TRY IT: Pull out the text of each item below word for word, leaving the pictures out.

Top of INPUT

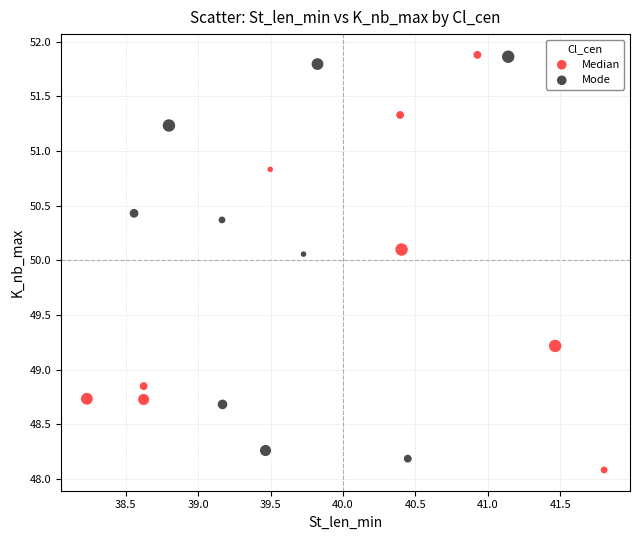

Which series reaches the minimum Y coordinate?

Median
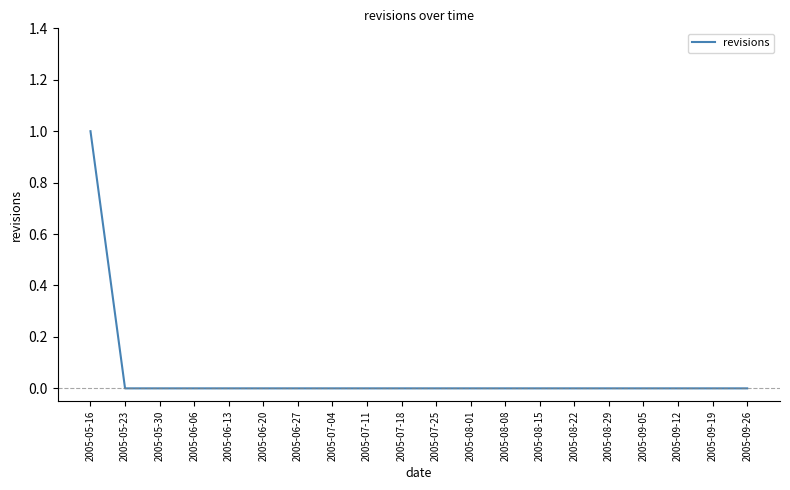

Is it true that the value at 2005-08-08 is 0?

True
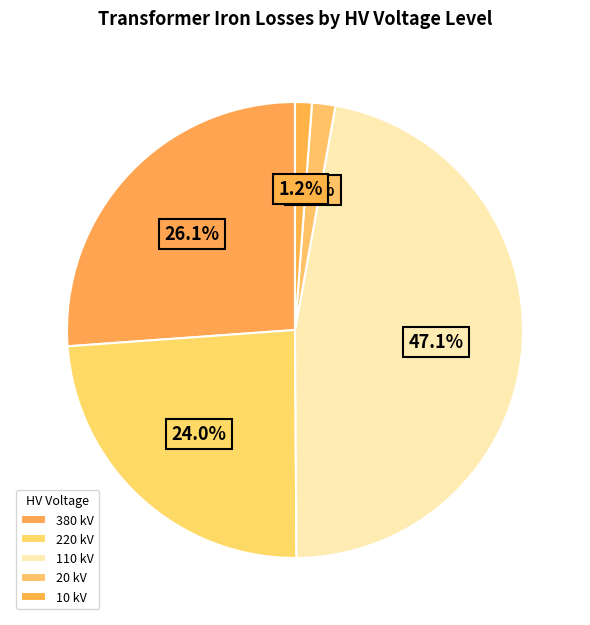

Which slice is the largest?

110 kV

Bottom of INPUT

REPLY:
Which series reaches the minimum Y coordinate?

Median

Is it true that the value at 2005-08-08 is 0?

True

Which slice is the largest?

110 kV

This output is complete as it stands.